La chose est si évidente que nous assistons, à mesure que les nécessités de l’habitat urbain et de la vie urbaine se développent et s’imposent, à une sorte de besoin physiologique de contrepoison. Dès que le samedi après-midi arrive, c'est l’exode. On fuit la ville, les grands ensembles, les blocs impersonnels, pour s’échapper à la campagne. Et là, de plus en plus, on achète une maison, on restaure et aménage une vieille demeure à sa façon, on en fait bâtir une neuve de la manière la plus originale, la plus personnelle possible.
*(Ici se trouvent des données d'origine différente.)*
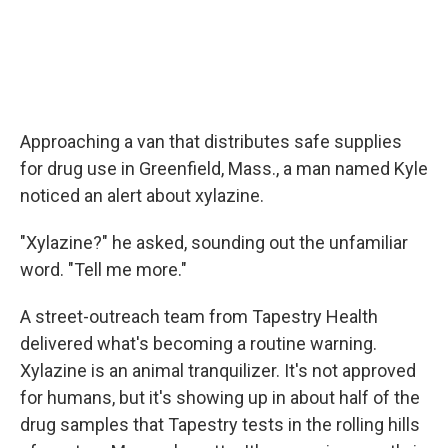
Approaching a van that distributes safe supplies
for drug use in Greenfield, Mass., a man named Kyle
noticed an alert about xylazine.
"Xylazine?" he asked, sounding out the unfamiliar
word. "Tell me more."
A street-outreach team from Tapestry Health
delivered what's becoming a routine warning.
Xylazine is an animal tranquilizer. It's not approved
for humans, but it's showing up in about half of the
drug samples that Tapestry tests in the rolling hills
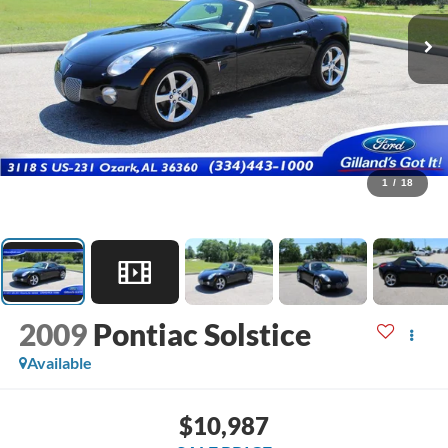
1
/
18
2009
Pontiac Solstice
Available
$10,987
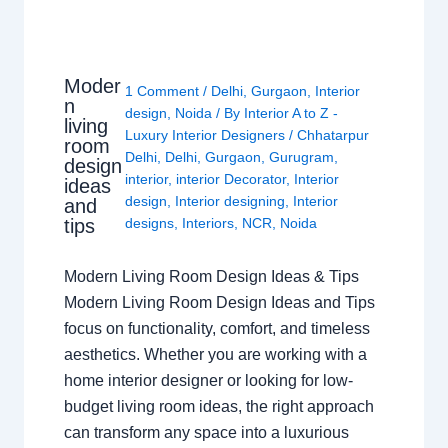
Moder
1 Comment
/
Delhi
,
Gurgaon
,
Interior
n
design
,
Noida
/ By
Interior A to Z -
living
Luxury Interior Designers
/
Chhatarpur
room
Delhi
,
Delhi
,
Gurgaon
,
Gurugram
,
design
interior
,
interior Decorator
,
Interior
ideas
design
,
Interior designing
,
Interior
and
tips
designs
,
Interiors
,
NCR
,
Noida
Modern Living Room Design Ideas & Tips
Modern Living Room Design Ideas and Tips
focus on functionality, comfort, and timeless
aesthetics. Whether you are working with a
home interior designer or looking for low-
budget living room ideas, the right approach
can transform any space into a luxurious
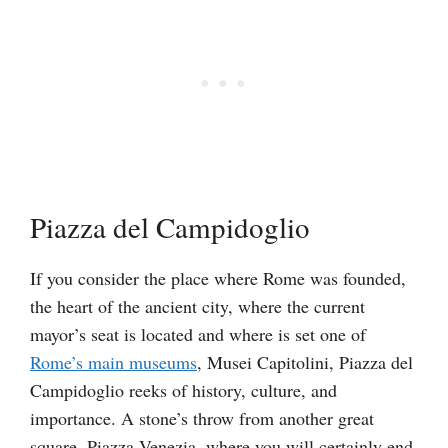
Piazza del Campidoglio
If you consider the place where Rome was founded,
the heart of the ancient city, where the current
mayor’s seat is located and where is set one of
Rome’s main museums
, Musei Capitolini, Piazza del
Campidoglio reeks of history, culture, and
importance. A stone’s throw from another great
square, Piazza Venezia, where you will certainly end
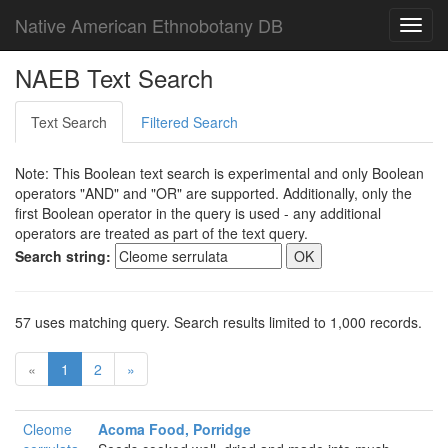
Native American Ethnobotany DB
Toggl
navig
NAEB Text Search
Text Search
Filtered Search
Note: This Boolean text search is experimental and only Boolean
operators "AND" and "OR" are supported. Additionally, only the
first Boolean operator in the query is used - any additional
operators are treated as part of the text query.
Search string:
57 uses matching query. Search results limited to 1,000 records.
«
1
2
»
Cleome
Acoma Food, Porridge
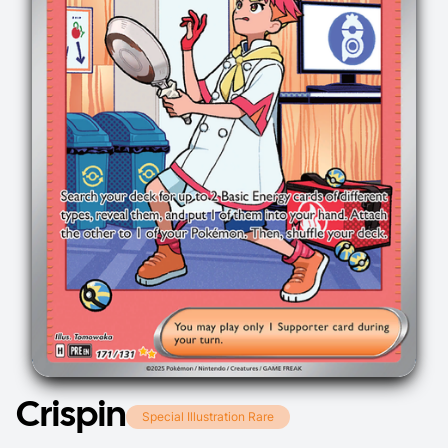
Crispin
Special Illustration Rare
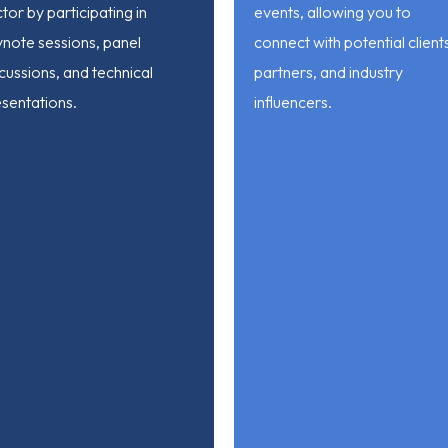
tor by participating in
events, allowing you to
ynote sessions, panel
connect with potential client
cussions, and technical
partners, and industry
sentations.
influencers.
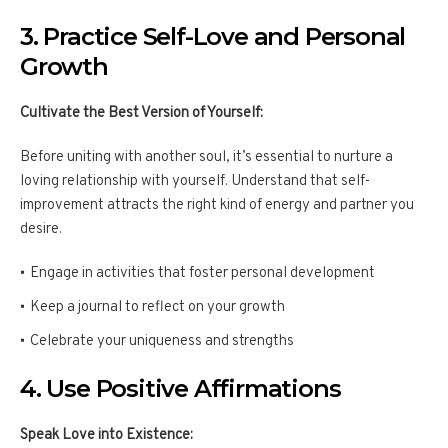
3. Practice Self-Love and Personal
Growth
Cultivate the Best Version of Yourself:
Before uniting with another soul, it’s essential to nurture a
loving relationship with yourself. Understand that self-
improvement attracts the right kind of energy and partner you
desire.
Engage in activities that foster personal development
Keep a journal to reflect on your growth
Celebrate your uniqueness and strengths
4. Use Positive Affirmations
Speak Love into Existence:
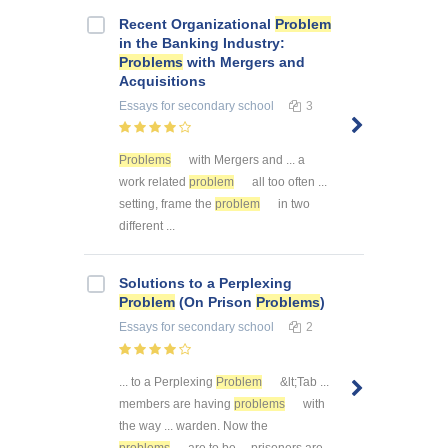
Recent Organizational
Problem
in the Banking Industry:
Problems
with Mergers and
Acquisitions
Essays
for secondary school
3
Problems
with Mergers and ... a
work related
problem
all too often ...
setting, frame the
problem
in two
different ...
Solutions to a Perplexing
Problem
(On Prison
Problems
)
Essays
for secondary school
2
... to a Perplexing
Problem
&lt;Tab ...
members are having
problems
with
the way ... warden. Now the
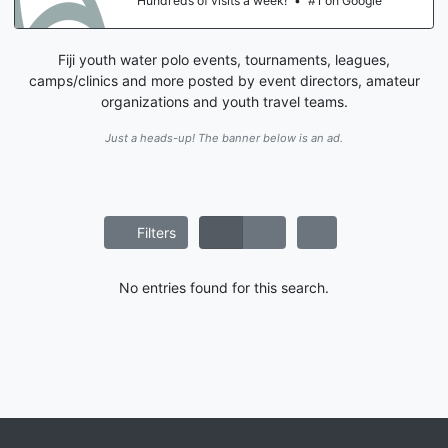
Hundreds of visits a week!
•
#1 on Google
Fiji youth water polo events, tournaments, leagues,
camps/clinics and more posted by event directors, amateur
organizations and youth travel teams.
Just a heads-up! The banner below is an ad.
Filters
No entries found for this search.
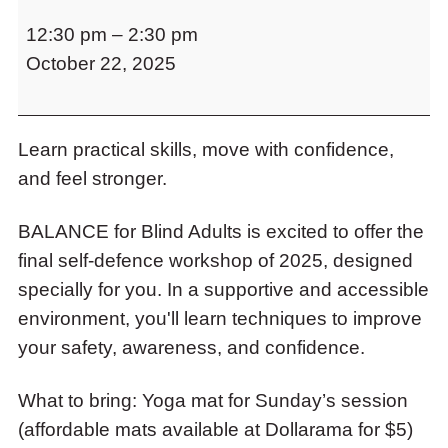
Build
to
12:30 pm
–
2:30 pm
Confidence
access
the
October 22, 2025
with
items
Self-
and
Defence
Escape
to
Learn practical skills, move with confidence,
Workshop
close
and feel stronger.
Fall
the
2025
submenu.
BALANCE for Blind Adults is excited to offer the
final self-defence workshop of 2025, designed
specially for you. In a supportive and accessible
environment, you'll learn techniques to improve
your safety, awareness, and confidence.
What to bring: Yoga mat for Sunday’s session
(affordable mats available at Dollarama for $5)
C’est qu’il y a là une nécessité vitale, un besoin humain foncier, avec lequel on ne peut transiger.
J’ai toujours été frappé, pour ma part, de trouver sous la plume de saint Jean Chrysostome (354-407) la précision suivante; « L’agriculture est le premier des arts, le tissage le deuxième, l’architecture le troisième; la cordonnerie le dernier de tous (même chez nous, beaucoup de serviteurs et de paysans vivent sans chaussures). Voilà quels sont les arts utiles, nécessaires. » A quoi répond son contemporain saint Basile (329-379): « L’architecture, le travail du bois et des métaux, l'agriculture, voilà des arts essentiellement nécessaires à l’existence, vraiment utiles. » On voit la raison qui préside à cette hiérarchie: le premier art est celui qui est le plus essentiel, sans lequel l’homme ne peut vivre; le dernier le plus inutile.
Nous avons été éduqués à l’inverse, malheureusement. Le beau, nous a expliqué (entre autres) Alain, se caractérise par sa superfluité, sa gratuité. C’est ainsi que les sculptures vont échouer sur les pelouses des parcs publics et que les musées se ferment à la rue.
L’architecture a été touchée par cette conception esthétique où l’idéal s’abstrayait
de la vie. Il lui a semblé que, pour se faire pardonner de servir à l’homme, il lui fallait s’orner de façades et autres ornements inutiles, souvent mal accordés avec la destination des lieux.
Il est vrai que la réaction nécessaire a eu lieu et que l’on a prêché, à raison, une finalité fonctionnelle de l’art de bâtir. Fort bien. Mais le fonctionnalisme n’est pas que matériel, ou primaire. Il ne faut pas seulement que l’on puisse faire son repas dans la cuisine, dormir dans sa chambre à coucher et voir la télévision dans sa salle de séjour. Il faut que la famille s’y épanouisse. Qu’elle s’y plaise. Qu'elle s’y retrouve elle-même. Qu’elle puisse y imposer sa marque et se trouver bien dans son cadre. Et voilà l’essentiel véritable.
Cela qui est vrai dans l’habitat des hommes, l’est tout autant pour celui de Dieu. Il faut que les hommes concrets de telle paroisse se sentent chez eux dans leur église. Même si elle est fonctionnellement pensée pour les offices et les cultes, s’il lui manque ce caractère profondément humain et personnel, elle devient une machine à prier ou à célébrer Dieu et devient du même coup inhumaine.
Une fois que l’on a compris cela, on ne s’arrête plus à la façade, qui camoufle une réalité souvent sans rapport avec l’ordonnance externe, on répugne à un décor glacé: on regarde par l’intérieur et l’on comprend les lois de l’architecture éternelle — dont chez nous, chrétiens occidentaux, la période romane a donné une traduction exemplaire — qui veut que le sanctuaire intime soit le fait essentiel, secret, caché, son apparence extérieure restant une pure transcription, uniquement postulée et régie par cette logique interne.